Nimrod and (eventually) the Mark I, were constructed up the Oldham Road in Moston, so I felt justified in including the Nimrod story in the book, Alan Turing’s Manchester. And it was at the Science and Industry Museum in Manchester, in a windowless basement, that I found a hitherto unknown account confirming the making of Nimrod as a Mark I replacement.
That document was part of the vast Ferranti archive that is one of the museum’s lesser known treasures. The archive also holds the photographic prints that mark the start of computer marketing.

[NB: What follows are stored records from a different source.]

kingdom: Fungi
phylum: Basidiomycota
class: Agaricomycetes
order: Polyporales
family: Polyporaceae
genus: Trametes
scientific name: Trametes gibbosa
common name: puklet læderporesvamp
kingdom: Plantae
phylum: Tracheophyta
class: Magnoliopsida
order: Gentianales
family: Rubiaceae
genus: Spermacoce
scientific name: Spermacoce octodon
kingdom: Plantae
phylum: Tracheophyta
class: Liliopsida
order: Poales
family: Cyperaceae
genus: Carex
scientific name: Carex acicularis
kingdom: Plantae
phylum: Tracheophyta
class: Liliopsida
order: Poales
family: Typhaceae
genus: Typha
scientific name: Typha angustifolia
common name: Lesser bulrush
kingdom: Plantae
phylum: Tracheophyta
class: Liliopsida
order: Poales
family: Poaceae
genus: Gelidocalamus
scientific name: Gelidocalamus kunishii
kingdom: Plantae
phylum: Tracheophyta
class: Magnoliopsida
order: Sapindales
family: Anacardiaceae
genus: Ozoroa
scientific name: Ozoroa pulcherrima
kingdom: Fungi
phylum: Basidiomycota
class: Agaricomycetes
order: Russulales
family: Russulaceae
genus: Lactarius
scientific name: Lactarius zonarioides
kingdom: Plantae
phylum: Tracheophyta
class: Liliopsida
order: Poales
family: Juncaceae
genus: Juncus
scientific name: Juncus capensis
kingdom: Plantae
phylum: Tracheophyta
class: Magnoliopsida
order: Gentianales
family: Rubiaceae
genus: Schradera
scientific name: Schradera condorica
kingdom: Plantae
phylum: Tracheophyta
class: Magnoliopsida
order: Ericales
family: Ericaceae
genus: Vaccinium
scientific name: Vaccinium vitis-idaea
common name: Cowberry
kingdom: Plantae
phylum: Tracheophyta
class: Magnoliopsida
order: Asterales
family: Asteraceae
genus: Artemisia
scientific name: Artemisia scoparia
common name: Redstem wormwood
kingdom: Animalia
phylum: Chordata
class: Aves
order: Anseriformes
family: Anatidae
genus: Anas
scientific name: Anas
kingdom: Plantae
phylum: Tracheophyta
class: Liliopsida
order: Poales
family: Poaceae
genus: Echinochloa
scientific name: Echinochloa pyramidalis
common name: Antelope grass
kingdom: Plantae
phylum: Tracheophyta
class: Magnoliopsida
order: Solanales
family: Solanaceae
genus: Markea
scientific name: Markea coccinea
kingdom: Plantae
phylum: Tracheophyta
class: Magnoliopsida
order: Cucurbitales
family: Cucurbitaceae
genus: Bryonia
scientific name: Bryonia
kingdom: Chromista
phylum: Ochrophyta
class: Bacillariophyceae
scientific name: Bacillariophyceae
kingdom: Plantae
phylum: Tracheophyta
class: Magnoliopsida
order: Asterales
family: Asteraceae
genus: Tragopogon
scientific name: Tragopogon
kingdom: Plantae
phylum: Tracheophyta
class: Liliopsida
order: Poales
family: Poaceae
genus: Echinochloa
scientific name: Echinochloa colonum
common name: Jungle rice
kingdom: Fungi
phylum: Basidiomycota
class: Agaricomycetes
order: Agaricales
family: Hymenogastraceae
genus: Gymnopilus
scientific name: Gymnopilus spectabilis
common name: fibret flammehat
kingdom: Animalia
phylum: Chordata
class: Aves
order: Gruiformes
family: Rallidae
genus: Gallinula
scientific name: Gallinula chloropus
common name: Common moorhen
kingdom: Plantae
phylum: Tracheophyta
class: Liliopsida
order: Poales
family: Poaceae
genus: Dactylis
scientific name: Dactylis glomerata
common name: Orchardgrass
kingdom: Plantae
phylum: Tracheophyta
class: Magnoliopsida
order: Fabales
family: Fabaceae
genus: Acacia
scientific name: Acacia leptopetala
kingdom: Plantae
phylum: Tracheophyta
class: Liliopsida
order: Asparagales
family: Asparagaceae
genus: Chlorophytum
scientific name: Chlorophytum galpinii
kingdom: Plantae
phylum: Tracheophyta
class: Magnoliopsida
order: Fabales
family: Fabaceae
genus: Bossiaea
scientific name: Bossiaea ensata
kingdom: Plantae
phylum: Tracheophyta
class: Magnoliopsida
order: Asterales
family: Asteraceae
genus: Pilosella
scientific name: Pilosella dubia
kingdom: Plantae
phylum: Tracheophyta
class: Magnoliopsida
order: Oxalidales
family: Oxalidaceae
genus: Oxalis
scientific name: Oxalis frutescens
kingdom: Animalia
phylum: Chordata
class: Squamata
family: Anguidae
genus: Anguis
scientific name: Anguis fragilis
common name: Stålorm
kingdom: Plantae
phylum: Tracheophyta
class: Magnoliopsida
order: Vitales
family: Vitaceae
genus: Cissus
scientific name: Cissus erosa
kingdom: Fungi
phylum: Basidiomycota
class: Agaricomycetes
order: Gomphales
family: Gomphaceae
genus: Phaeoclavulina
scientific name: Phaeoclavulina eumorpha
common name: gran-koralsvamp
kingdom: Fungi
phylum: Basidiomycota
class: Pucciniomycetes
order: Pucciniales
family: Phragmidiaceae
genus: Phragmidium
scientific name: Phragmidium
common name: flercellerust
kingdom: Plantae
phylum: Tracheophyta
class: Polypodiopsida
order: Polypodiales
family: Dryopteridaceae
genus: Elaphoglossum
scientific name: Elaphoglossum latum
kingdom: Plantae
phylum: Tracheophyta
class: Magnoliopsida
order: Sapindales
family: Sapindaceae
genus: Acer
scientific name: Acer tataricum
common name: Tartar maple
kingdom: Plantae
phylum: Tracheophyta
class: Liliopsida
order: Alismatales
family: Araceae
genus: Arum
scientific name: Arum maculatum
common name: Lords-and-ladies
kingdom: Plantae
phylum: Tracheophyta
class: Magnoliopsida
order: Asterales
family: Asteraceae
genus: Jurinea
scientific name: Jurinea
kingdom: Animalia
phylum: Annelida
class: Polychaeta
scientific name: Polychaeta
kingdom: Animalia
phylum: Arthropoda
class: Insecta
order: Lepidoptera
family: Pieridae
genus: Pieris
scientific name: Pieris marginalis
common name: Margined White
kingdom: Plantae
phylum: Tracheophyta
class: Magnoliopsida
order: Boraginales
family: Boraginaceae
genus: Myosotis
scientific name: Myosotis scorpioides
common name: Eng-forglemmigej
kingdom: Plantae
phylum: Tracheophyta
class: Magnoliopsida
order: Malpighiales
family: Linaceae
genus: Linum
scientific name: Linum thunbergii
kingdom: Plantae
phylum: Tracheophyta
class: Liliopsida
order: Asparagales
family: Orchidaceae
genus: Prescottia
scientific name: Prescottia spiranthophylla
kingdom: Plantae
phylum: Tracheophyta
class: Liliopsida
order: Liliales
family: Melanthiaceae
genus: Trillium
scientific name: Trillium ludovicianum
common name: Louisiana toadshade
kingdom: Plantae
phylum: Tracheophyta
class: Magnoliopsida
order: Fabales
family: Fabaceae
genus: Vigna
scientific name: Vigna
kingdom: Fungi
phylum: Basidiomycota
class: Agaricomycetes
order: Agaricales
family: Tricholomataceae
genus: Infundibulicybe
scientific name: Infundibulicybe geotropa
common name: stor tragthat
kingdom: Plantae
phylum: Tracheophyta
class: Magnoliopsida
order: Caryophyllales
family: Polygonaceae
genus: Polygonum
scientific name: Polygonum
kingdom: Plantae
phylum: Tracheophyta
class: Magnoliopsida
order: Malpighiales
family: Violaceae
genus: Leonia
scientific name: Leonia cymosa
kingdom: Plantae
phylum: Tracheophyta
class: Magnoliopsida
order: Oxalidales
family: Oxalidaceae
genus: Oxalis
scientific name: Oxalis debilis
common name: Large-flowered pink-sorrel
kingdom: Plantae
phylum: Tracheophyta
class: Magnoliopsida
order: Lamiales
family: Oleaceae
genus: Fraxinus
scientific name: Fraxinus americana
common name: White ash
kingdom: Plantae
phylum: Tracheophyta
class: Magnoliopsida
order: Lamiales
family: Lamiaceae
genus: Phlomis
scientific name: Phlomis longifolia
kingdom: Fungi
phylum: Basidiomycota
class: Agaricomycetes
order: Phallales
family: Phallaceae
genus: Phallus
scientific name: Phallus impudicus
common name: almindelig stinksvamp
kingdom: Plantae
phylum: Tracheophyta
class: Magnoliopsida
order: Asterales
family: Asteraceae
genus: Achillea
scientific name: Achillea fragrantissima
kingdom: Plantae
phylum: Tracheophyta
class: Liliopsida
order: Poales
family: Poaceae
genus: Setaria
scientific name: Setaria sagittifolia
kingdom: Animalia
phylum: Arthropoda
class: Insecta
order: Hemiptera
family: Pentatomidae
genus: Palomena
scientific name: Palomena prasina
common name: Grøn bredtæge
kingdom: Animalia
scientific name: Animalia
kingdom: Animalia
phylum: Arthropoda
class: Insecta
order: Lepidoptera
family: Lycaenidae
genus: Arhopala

Where today David Bowie or FKA Twigs hunch over their Macbooks in black and white for Apple’s ‘Behind the Mac’ ads, in 1951 it was Alan Turing, in his role as programming expert, who leaned over the Mark I console to sell the machine of immense, if never quite specified, promise.
The Ferranti Mark I was based on a University prototype for which Turing wrote the world’s first, and by common consent worst, programming manual: when Ferranti commercialised the design they had to rewrite the manual more or less from scratch, and so the visitor to the archive can also find the resulting Ferranti manuals, acknowledging the support of ‘Dr A. M. Turing’.
The Science Museum Group’s collection connects with Turing in other ways, too. The various pieces of Douglas Hartree’s differential analyser, an analogue computing device heavily used during the war, attest to the expertise accumulating in Manchester in numerical techniques, that would be crucial in making it one of the two post-war British sites with a computer and attracting Turing to the city.
And from those brilliantly ingenious first few years of Manchester electronic computing, led by FC Williams and Tom Kilburn, there’s a surviving CRT tube of the technology that delivered the first practical computer memory, there are a few valves from the Baby that tested it, and an entire logic door from the Ferranti Mark I that commercialised it. But Turing had little direct input in that hardware inventiveness, and by the time the marketing shots had been taken, he was marginalised in the University and disappeared from the Ferranti archive too.